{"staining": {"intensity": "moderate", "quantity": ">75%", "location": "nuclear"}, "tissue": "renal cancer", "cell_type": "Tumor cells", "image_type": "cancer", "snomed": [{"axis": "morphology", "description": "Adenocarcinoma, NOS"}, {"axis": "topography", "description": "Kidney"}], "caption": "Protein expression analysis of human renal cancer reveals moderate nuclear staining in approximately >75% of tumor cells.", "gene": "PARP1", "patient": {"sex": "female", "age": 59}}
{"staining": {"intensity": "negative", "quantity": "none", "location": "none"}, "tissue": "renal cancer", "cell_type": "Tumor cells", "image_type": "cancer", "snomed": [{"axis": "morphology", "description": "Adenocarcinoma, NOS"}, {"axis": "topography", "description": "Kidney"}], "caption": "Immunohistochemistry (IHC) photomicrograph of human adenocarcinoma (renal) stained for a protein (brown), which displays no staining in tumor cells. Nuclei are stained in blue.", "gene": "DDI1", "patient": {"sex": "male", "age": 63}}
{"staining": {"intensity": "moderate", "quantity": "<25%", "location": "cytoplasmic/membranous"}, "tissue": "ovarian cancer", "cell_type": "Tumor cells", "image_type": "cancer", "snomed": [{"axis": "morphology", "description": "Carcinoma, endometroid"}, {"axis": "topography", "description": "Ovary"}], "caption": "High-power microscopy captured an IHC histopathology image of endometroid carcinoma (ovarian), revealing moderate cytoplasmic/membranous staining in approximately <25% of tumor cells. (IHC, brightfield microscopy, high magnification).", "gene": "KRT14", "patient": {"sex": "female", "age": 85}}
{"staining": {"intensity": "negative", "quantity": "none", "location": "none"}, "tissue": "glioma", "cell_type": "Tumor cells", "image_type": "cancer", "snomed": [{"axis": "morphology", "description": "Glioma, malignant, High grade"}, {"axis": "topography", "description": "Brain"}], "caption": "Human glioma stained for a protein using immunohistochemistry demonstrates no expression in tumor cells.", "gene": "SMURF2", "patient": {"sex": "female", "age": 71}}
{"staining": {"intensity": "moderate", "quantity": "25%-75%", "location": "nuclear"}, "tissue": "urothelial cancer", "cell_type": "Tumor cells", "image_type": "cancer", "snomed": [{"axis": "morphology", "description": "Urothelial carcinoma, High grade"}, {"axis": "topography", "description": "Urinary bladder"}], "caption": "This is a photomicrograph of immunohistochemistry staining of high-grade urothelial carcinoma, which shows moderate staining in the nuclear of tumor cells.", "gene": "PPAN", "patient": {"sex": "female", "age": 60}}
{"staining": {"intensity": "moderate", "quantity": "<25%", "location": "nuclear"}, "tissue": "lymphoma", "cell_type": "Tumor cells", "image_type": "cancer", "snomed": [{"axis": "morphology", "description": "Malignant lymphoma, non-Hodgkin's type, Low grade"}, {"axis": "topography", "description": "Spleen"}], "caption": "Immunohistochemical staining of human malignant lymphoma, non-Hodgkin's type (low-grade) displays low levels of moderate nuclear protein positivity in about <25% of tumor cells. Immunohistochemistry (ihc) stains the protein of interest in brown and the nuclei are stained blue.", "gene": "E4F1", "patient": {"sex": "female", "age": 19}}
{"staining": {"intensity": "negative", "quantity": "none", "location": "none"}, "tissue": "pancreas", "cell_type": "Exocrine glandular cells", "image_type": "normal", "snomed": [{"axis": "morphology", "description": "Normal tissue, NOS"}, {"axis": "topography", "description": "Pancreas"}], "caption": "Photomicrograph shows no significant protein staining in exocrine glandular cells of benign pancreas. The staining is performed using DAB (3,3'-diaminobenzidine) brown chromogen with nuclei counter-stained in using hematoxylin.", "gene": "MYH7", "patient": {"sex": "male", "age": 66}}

▶ About this exercise:
Retype the lines beginning at the one containing "non-Hodgkin's type, Low" and ending at the final line of the material, both included.

▶ Response to the exercise:
{"staining": {"intensity": "moderate", "quantity": "<25%", "location": "nuclear"}, "tissue": "lymphoma", "cell_type": "Tumor cells", "image_type": "cancer", "snomed": [{"axis": "morphology", "description": "Malignant lymphoma, non-Hodgkin's type, Low grade"}, {"axis": "topography", "description": "Spleen"}], "caption": "Immunohistochemical staining of human malignant lymphoma, non-Hodgkin's type (low-grade) displays low levels of moderate nuclear protein positivity in about <25% of tumor cells. Immunohistochemistry (ihc) stains the protein of interest in brown and the nuclei are stained blue.", "gene": "E4F1", "patient": {"sex": "female", "age": 19}}
{"staining": {"intensity": "negative", "quantity": "none", "location": "none"}, "tissue": "pancreas", "cell_type": "Exocrine glandular cells", "image_type": "normal", "snomed": [{"axis": "morphology", "description": "Normal tissue, NOS"}, {"axis": "topography", "description": "Pancreas"}], "caption": "Photomicrograph shows no significant protein staining in exocrine glandular cells of benign pancreas. The staining is performed using DAB (3,3'-diaminobenzidine) brown chromogen with nuclei counter-stained in using hematoxylin.", "gene": "MYH7", "patient": {"sex": "male", "age": 66}}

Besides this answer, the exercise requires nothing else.